Data to use Start Marker
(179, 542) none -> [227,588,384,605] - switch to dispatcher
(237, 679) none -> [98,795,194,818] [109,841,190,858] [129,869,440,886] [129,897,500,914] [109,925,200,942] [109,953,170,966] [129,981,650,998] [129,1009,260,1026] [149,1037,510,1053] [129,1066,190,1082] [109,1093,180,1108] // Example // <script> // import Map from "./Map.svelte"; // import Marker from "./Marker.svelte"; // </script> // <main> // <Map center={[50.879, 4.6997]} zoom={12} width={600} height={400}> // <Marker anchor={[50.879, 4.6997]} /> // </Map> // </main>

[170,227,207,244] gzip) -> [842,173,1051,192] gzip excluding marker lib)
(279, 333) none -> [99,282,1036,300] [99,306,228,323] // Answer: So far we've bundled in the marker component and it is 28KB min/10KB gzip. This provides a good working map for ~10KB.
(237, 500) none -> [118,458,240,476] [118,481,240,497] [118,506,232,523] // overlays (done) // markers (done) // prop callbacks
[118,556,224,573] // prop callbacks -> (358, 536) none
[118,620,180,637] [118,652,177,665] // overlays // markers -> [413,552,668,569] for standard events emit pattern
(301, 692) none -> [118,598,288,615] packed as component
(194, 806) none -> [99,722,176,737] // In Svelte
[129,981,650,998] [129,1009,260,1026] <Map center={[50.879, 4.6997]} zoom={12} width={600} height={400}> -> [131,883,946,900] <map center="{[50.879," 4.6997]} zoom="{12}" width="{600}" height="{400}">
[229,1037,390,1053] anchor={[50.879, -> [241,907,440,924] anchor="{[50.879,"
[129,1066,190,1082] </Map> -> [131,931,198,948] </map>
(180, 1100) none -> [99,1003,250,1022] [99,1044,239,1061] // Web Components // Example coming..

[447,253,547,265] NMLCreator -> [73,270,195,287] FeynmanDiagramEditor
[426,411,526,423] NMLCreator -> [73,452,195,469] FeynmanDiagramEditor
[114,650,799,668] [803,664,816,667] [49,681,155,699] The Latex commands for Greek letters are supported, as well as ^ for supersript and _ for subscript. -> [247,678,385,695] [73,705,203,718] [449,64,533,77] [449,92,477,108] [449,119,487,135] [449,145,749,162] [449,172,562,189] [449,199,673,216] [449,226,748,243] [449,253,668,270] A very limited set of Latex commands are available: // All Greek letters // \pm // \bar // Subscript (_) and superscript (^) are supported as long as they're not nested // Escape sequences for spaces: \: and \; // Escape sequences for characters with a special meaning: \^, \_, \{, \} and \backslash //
Data to use End Marker
Your instructions - Starting at the first line of the material above, reproduce each line exactly up to and including the line with "(194, 806) none".

Response box -
(179, 542) none -> [227,588,384,605] - switch to dispatcher
(237, 679) none -> [98,795,194,818] [109,841,190,858] [129,869,440,886] [129,897,500,914] [109,925,200,942] [109,953,170,966] [129,981,650,998] [129,1009,260,1026] [149,1037,510,1053] [129,1066,190,1082] [109,1093,180,1108] // Example // <script> // import Map from "./Map.svelte"; // import Marker from "./Marker.svelte"; // </script> // <main> // <Map center={[50.879, 4.6997]} zoom={12} width={600} height={400}> // <Marker anchor={[50.879, 4.6997]} /> // </Map> // </main>

[170,227,207,244] gzip) -> [842,173,1051,192] gzip excluding marker lib)
(279, 333) none -> [99,282,1036,300] [99,306,228,323] // Answer: So far we've bundled in the marker component and it is 28KB min/10KB gzip. This provides a good working map for ~10KB.
(237, 500) none -> [118,458,240,476] [118,481,240,497] [118,506,232,523] // overlays (done) // markers (done) // prop callbacks
[118,556,224,573] // prop callbacks -> (358, 536) none
[118,620,180,637] [118,652,177,665] // overlays // markers -> [413,552,668,569] for standard events emit pattern
(301, 692) none -> [118,598,288,615] packed as component
(194, 806) none -> [99,722,176,737] // In Svelte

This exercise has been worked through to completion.